Your create_resource function now has a pile of parameters, flags, and callbacks. It’s hard to use and even harder to change. You look back to figure out how this happened: You DRYed up some duplicated code, but then the requirements kept changing and your beautiful and simple abstraction got gross.

How can you avoid this?

The key is to know when to DRY your code. It’s not about duplicated code, it’s about duplicated knowledge. For example, when you wrote is_canine, you created one source of truth for the knowledge of what makes something a canine, which seems reasonable. But when you created create_resource, you unintentionally created one source of truth for the knowledge of how every resource gets created, and not all resources are created the same way.

You will have much greater success with the DRY principle if you stop thinking in terms of reuse, and start thinking in terms of change.
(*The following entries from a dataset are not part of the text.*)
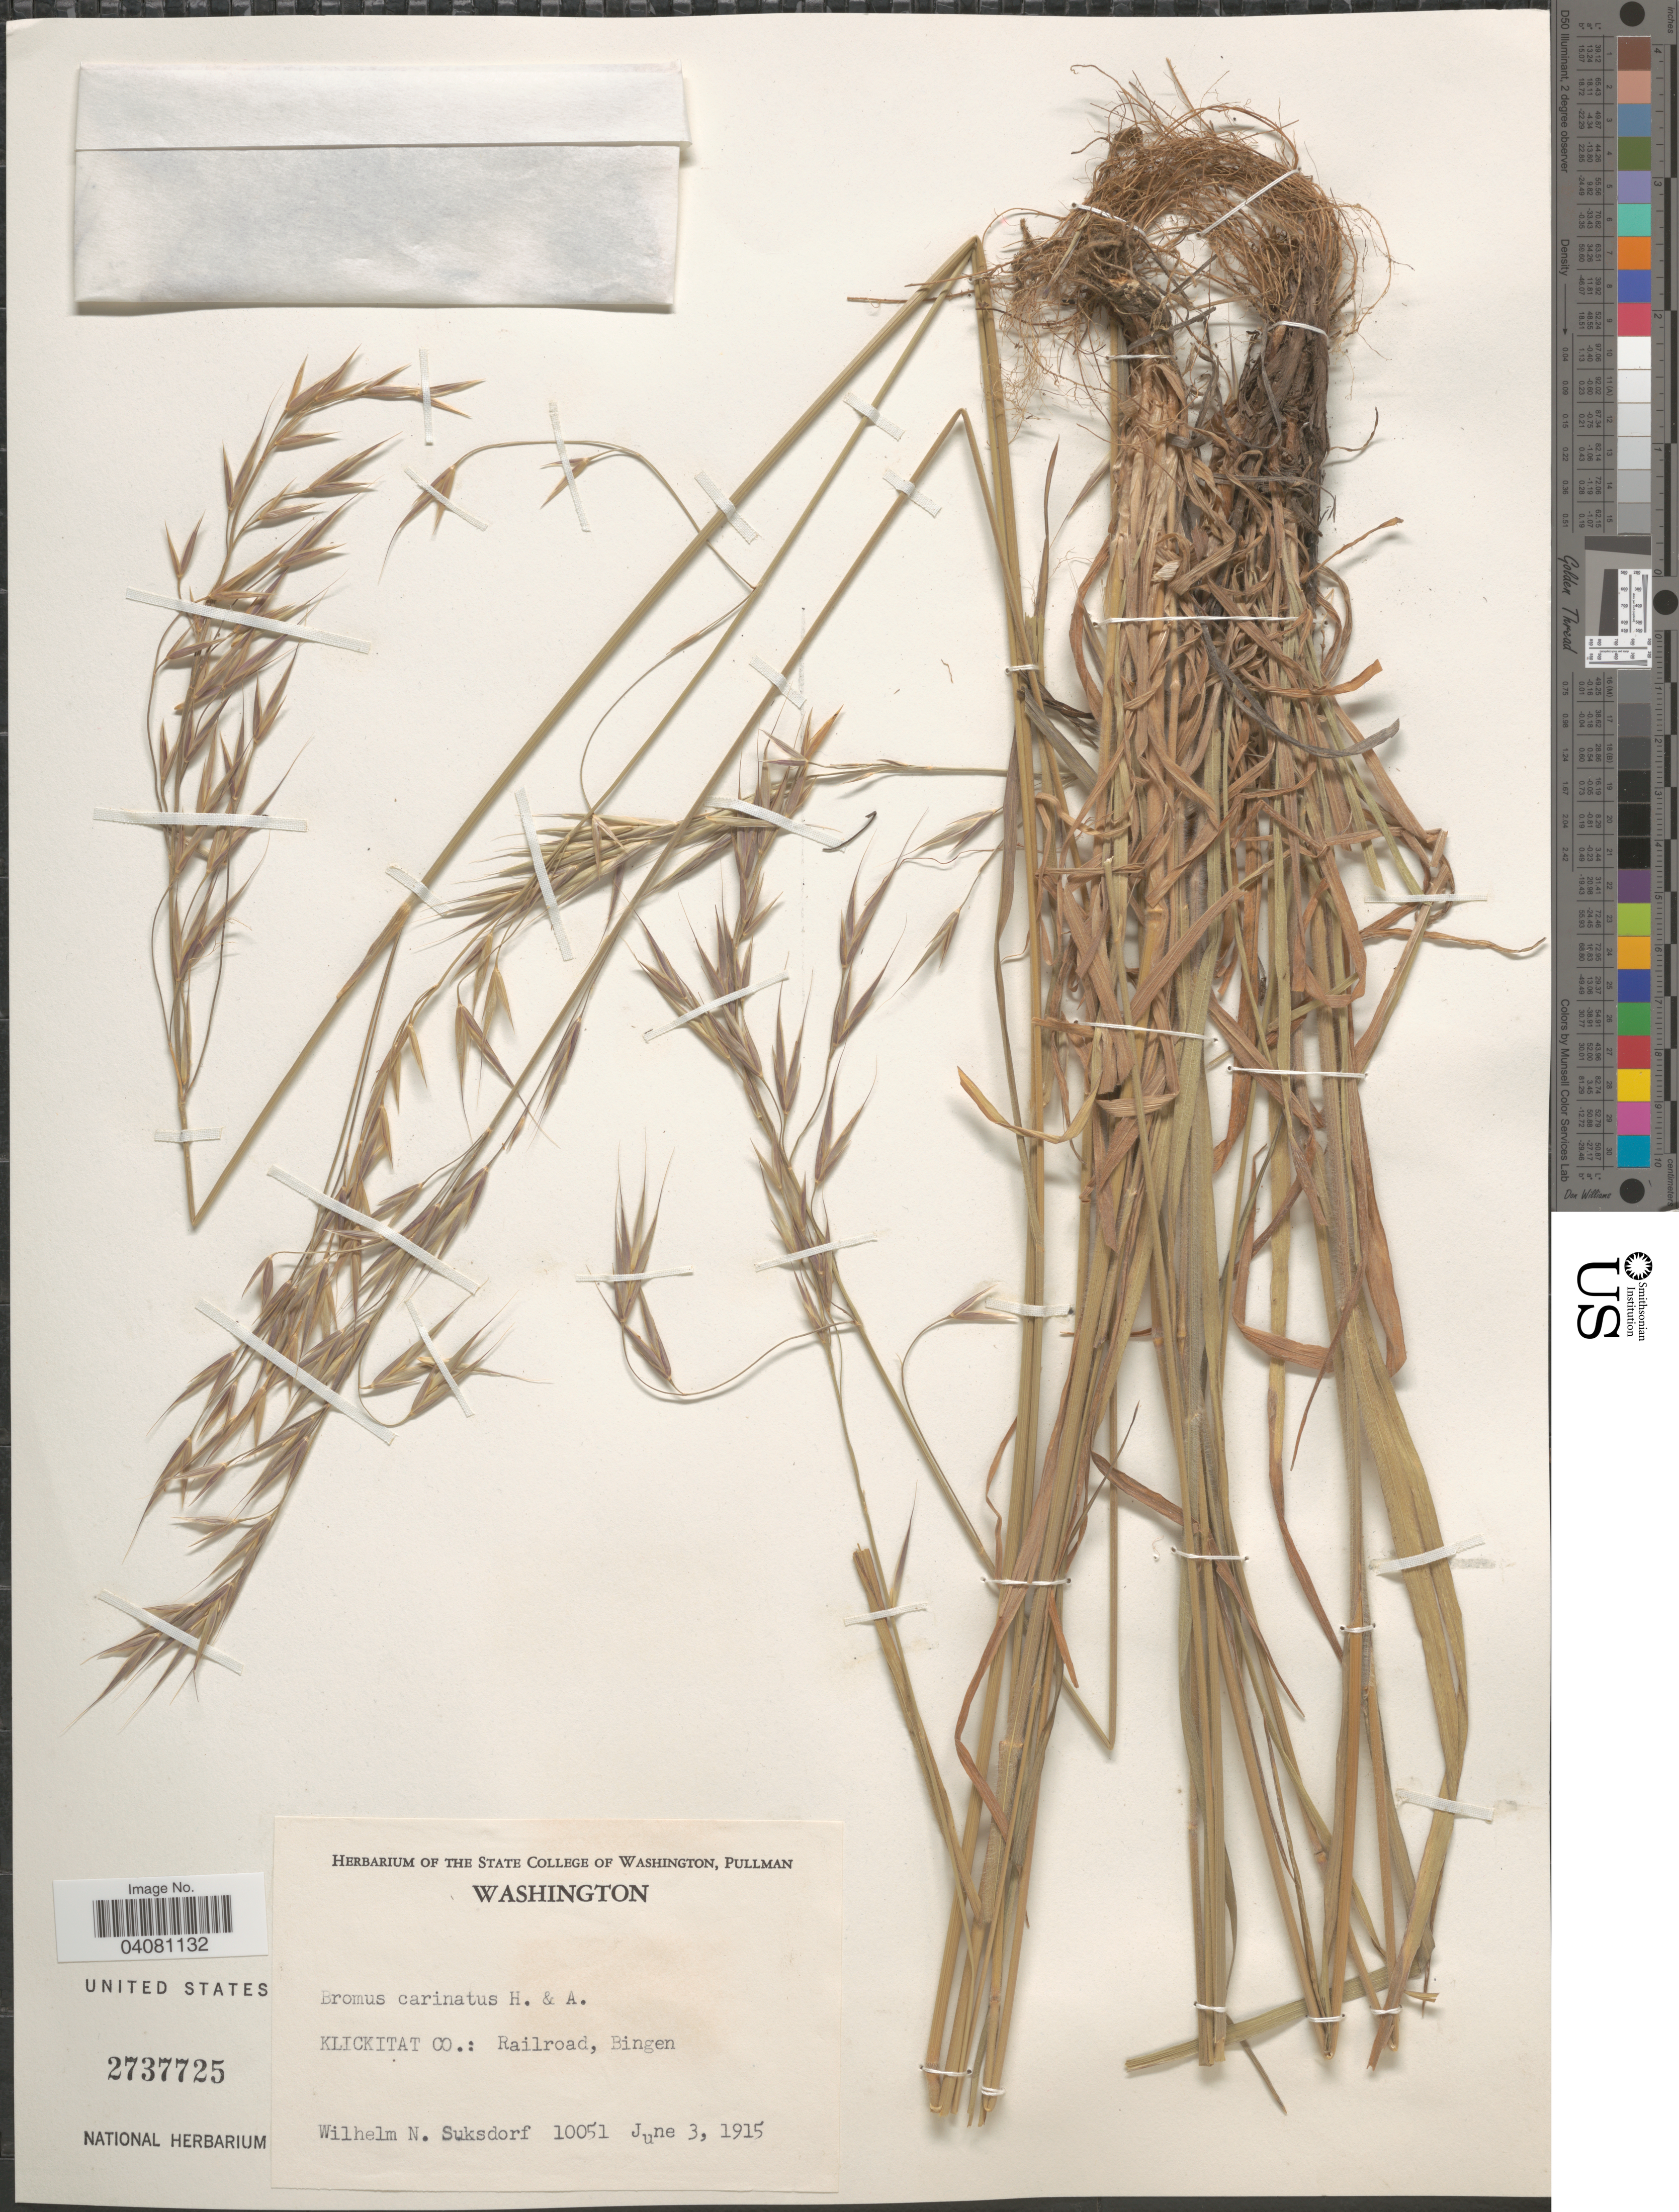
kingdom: Plantae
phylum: Tracheophyta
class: Liliopsida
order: Poales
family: Poaceae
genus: Bromus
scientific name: Bromus carinatus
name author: Hook. & Arn.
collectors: W. N. Suksdorf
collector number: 10051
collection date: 1915-06-03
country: United States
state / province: Washington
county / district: Klickitat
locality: Klickitat Co.: Railroad, Bingen.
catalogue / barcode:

Abstractions couple logic, and you should only couple things that change for the same reason. The logic for creating an animal and creating a ticket changed for different reasons, and those changes were painful because their logic was coupled.

Remember, when deciding if you should apply DRY, it’s not about saving future keystrokes, it’s about keeping one source of truth. It’s not about reuse, it’s about change (like so much in programming).

It’s not about avoiding duplicated code, it’s about avoiding duplicated knowledge.